Even as we were having AR-related conversations with Apple and Google leading up to our first project, we knew that their respective solutions (ARKit and AR CORE, respectively) wouldn’t work for our needs, at least without substantial work on our part to abstract the native code into JS.  These were native frameworks that performed well, but they each required native development work specific to each platform and app releases for each story – not exactly flexible.

We found a winner for our first major projects with Wikitude, a vendor who proved a fantastic partner over the course of these projects (and more to come).  Wikitude provided the performance on device that we needed, and did so while being the only vendor to provide an HTML layer that they connected to their native SDK, and SLAM markerless tracking.   In addition, it works on a larger subset of iOS devices than ARKit does, supporting as far back as iPhone 5s!

Wikitude solved the HTML and Performance requirements. Now it was on us to make the production process fast and flexible.

The AR Embed

Our first go at AR required graphics work for designing and producing the story in HTML5, and native apps engineering work to integrate the Wikitude SDK, render the view and handle native events.  This meant we shipped the story as native code with an app release.  For a first project, this was good enough, but we obviously needed to come up with something better.

What we wanted to do was completely abstract away native app developers.  Graphics should produce a feature using AR, test it, and publish it in a story without a native developer needing to touch it, and without an app release.  

So, here’s what we decided to build: graphics would package together HTML assets in a zipped bundle, like a web archive.  They would then create a block inside a story that used data-attributes to tell the apps what rules to follow and what features it would need (platform isolation, native features, etc).  Our apps would then listen for this feature in the same way we listen for instructions to render a video or an image, and use the data-attributes to set up an embed and give users a graphic to tap on to begin.  Everything about entering and exiting would be controlled by native code, but everything inside the experience would ship in that bundle and be totally opaque to the app itself, save for any native functionality the app might provide via a JS shim (like opening the native share sheet or taking a screenshot).

We built it, and with iOS Classic 3.11, we shipped it to our users, about a week before our next AR story was to publish.

Next

Building the embed in this way gave us some clear next steps, which we’ll be embarking on over the next few months.  

First, Android users finally get to be in on the fun.  Android Classic should listen to the same data attributes, take advantage of our uniform publishing system, and follow the same instructions.  That way, we have the option to segment between iOS and Android, but by default, we can write one experience and it will work everywhere.

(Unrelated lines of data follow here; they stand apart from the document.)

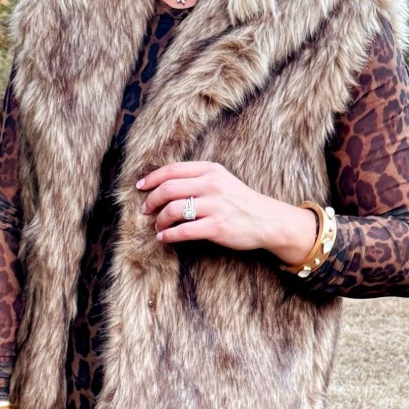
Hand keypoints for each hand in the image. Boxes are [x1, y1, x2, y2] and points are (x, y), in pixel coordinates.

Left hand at [135, 159, 317, 265]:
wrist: (268, 220)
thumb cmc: (241, 202)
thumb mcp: (222, 181)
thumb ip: (198, 179)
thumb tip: (165, 186)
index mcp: (211, 170)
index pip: (173, 170)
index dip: (152, 178)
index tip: (140, 187)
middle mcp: (212, 185)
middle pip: (168, 189)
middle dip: (151, 200)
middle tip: (145, 210)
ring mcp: (214, 206)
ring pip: (173, 210)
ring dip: (159, 220)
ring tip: (157, 227)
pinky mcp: (217, 226)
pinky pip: (183, 231)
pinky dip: (168, 235)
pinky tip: (164, 238)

Second, although we won’t be using either directly, leveraging ARCore and ARKit is something we definitely want to do. Not only is it great for our relationships with Apple and Google, it enables us to hook on to their moving platforms for performance gains down the road.  If Apple makes a new device or updates ARKit in iOS 12, we want to get those benefits for all our projects.

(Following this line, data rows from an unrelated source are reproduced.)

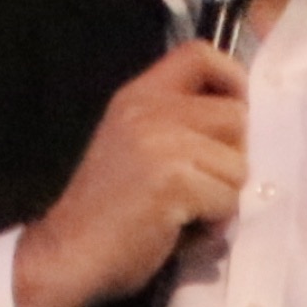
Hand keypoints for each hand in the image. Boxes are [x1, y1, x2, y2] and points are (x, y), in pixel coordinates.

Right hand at [12, 39, 248, 306]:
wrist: (67, 253)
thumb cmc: (106, 210)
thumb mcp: (134, 145)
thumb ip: (175, 125)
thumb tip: (239, 125)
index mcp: (139, 95)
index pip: (200, 54)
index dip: (231, 79)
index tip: (233, 114)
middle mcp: (150, 109)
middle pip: (235, 115)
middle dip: (231, 157)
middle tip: (202, 186)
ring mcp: (162, 142)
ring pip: (238, 164)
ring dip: (222, 197)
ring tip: (185, 214)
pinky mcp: (174, 180)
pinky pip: (227, 199)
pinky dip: (212, 224)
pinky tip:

Third, as always, we keep listening.  This next stage of the AR lifecycle is where UX concepts get tested and winners emerge, where users become accustomed to certain interface elements when inside an AR experience.  Finding the winners and designing intuitive user interfaces can make the difference between a good and a bad experience, and for journalists, between understanding and appreciating what we have to say and not understanding it at all.